■ **Task prompt**:
Produce all the records again exactly as they stand.

Records from a data collection
+-------+
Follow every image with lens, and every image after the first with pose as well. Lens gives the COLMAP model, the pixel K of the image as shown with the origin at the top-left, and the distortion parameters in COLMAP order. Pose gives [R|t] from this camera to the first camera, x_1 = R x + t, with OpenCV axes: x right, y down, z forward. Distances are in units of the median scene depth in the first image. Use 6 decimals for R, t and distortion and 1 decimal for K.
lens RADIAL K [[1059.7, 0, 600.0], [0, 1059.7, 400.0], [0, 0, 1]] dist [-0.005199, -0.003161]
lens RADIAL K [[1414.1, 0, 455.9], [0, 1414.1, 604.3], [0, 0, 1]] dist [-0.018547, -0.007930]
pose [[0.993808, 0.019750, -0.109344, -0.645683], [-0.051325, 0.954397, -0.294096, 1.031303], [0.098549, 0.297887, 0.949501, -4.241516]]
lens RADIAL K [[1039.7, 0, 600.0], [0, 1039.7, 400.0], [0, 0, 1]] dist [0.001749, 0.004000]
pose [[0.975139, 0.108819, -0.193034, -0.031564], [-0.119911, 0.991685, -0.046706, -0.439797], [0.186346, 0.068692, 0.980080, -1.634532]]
+-------+
■ **Result**:
Follow every image with lens, and every image after the first with pose as well. Lens gives the COLMAP model, the pixel K of the image as shown with the origin at the top-left, and the distortion parameters in COLMAP order. Pose gives [R|t] from this camera to the first camera, x_1 = R x + t, with OpenCV axes: x right, y down, z forward. Distances are in units of the median scene depth in the first image. Use 6 decimals for R, t and distortion and 1 decimal for K.
lens RADIAL K [[1059.7, 0, 600.0], [0, 1059.7, 400.0], [0, 0, 1]] dist [-0.005199, -0.003161]
lens RADIAL K [[1414.1, 0, 455.9], [0, 1414.1, 604.3], [0, 0, 1]] dist [-0.018547, -0.007930]
pose [[0.993808, 0.019750, -0.109344, -0.645683], [-0.051325, 0.954397, -0.294096, 1.031303], [0.098549, 0.297887, 0.949501, -4.241516]]
lens RADIAL K [[1039.7, 0, 600.0], [0, 1039.7, 400.0], [0, 0, 1]] dist [0.001749, 0.004000]
pose [[0.975139, 0.108819, -0.193034, -0.031564], [-0.119911, 0.991685, -0.046706, -0.439797], [0.186346, 0.068692, 0.980080, -1.634532]]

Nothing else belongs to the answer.